On this Veteran’s Day, we remember and honor those who have served during times of peace and times of conflict.  We remember those who volunteered and those who have been drafted and, lest we not forget, we honor those who came home and those who did not.  Having been a veteran enlisted medic from the US Army and an officer and physician in the Army, I am often asked what Veteran’s Day means to me.  In the past, it was sometimes a difficult question. While I still have no pat answer, I do have a better conception of Veteran’s Day and what it reminds me of in 2014.

As a physician veteran, I have been treating veterans with PTSD for free for the past 17 years.  I do this as a service to them, the collective of uniformed services, and as a service to the community.
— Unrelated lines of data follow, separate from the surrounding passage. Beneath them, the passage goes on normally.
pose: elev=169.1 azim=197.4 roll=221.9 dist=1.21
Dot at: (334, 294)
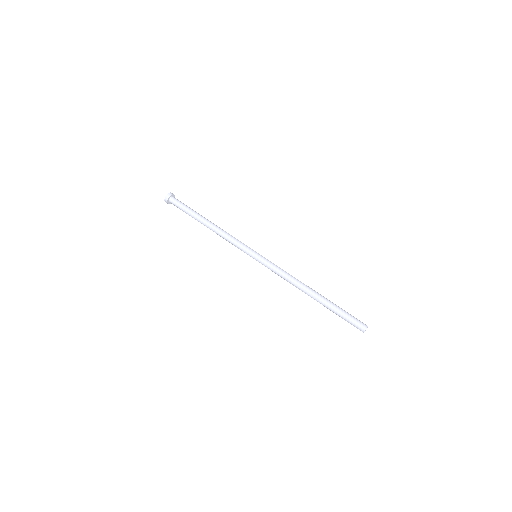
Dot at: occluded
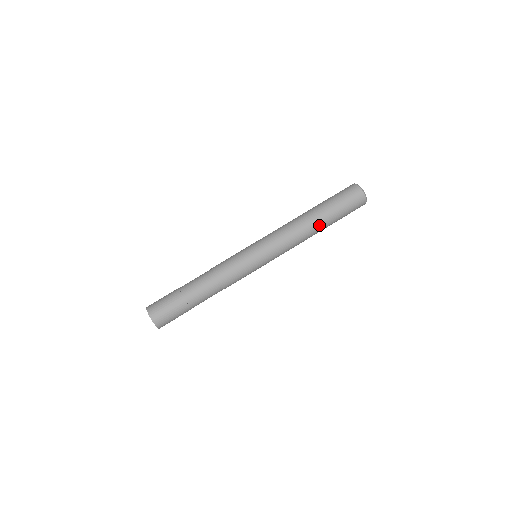
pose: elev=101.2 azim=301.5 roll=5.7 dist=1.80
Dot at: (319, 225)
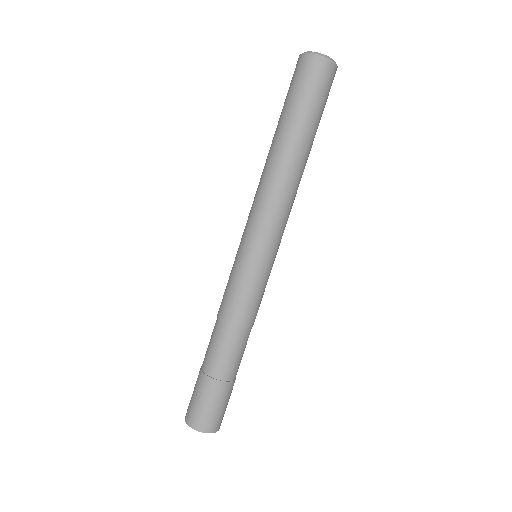
Dot at: (303, 154)
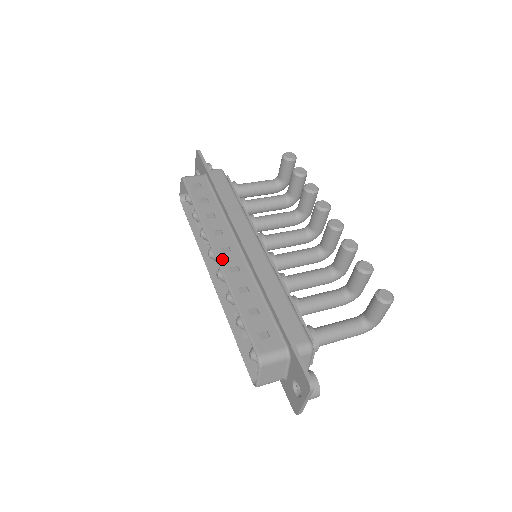
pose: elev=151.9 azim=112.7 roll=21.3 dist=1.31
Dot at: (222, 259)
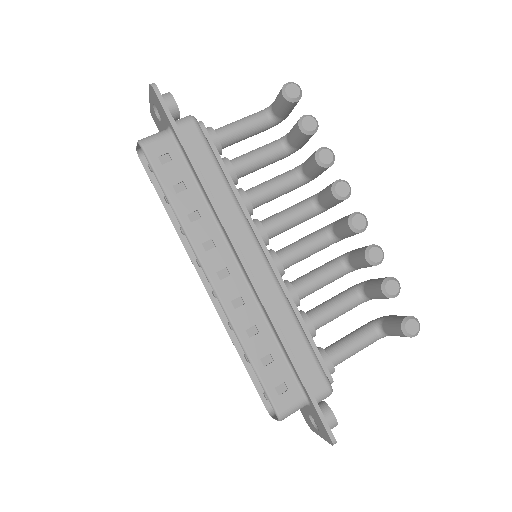
Dot at: (221, 290)
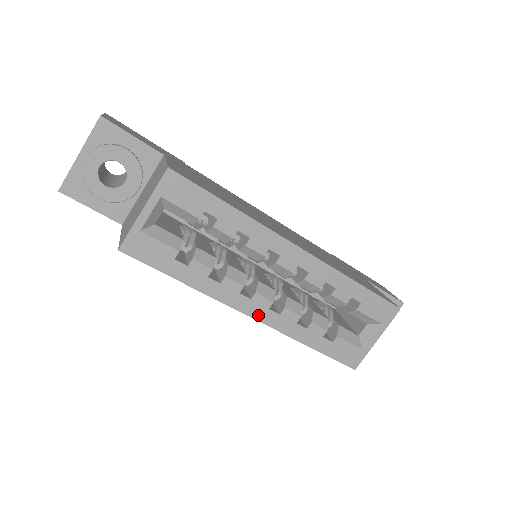
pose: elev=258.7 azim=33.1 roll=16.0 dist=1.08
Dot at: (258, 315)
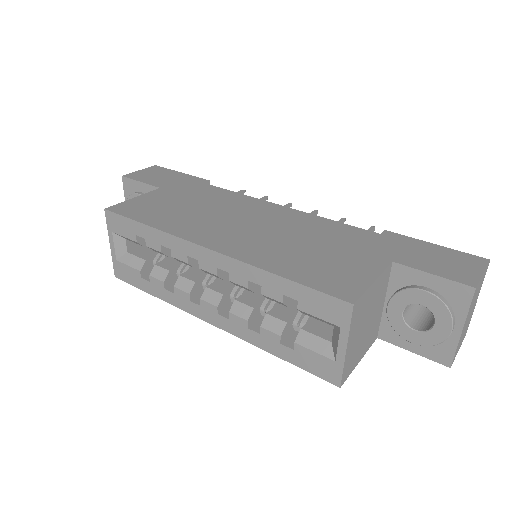
Dot at: (213, 321)
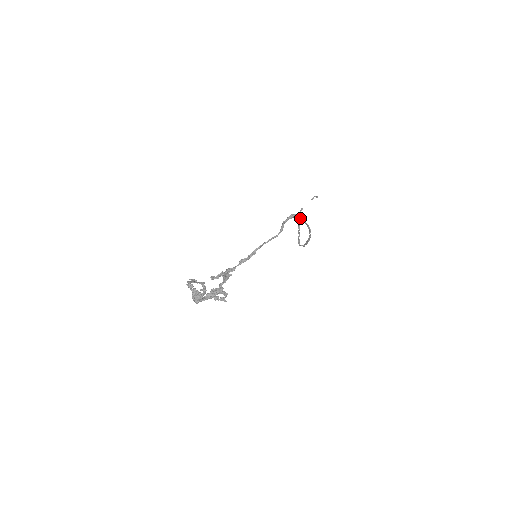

While we honor heroes, we oftentimes and in some cases conveniently forget about those with wounds, especially wounds that are not visible to others– wounds that might often make them appear to be weak, fragile, and unmanly.  PTSD and its associated depression, anxiety, substance abuse, and perceived instability in socioeconomic positioning as it relates to such areas as relationships and jobs, is now believed to be more problematic now than in any other time in our history of military conflict.

There were 21.4 million veterans in the USA last year.  6.1 million served in the Gulf War era since 1990 with 2.6 million serving since the events of September 11t,h, 2001.  3.2 million veterans (15%) of those that served have a service-connected disability.  Unemployment rates for veterans (722,000 for 2013) are at 9%.  This is higher than their civilian counterparts; the numbers appear to be getting worse as our government has elected to downsize our military, thus driving more veterans into the private sector.  It is estimated that 1 million service members will separate from service by 2016.

It is estimated that 30% of veterans will experience some sort of mental health symptoms and problems (substance abuse, depression, anxiety, PTSD, etc.) and that 15% will experience PTSD symptoms, adding to the adverse effects on socioeconomics such as employment, social and family relationships.  As a society, we chose to ignore these facts, and we often choose to avoid these individuals because they make us uncomfortable, because their mental health disorders are misunderstood, or because we can so closely relate that we do not want to diagnose ourselves.

Treatment is available  — this means help is available. If we want to commemorate all of those who served, let’s not forget those who served and came back with a bit more than a medal and experience.   Let’s commemorate those who came back with a burden that cannot be lifted alone.  So what does Veteran’s Day mean to a veteran?  It means that society has not forgotten about us and our sacrifices.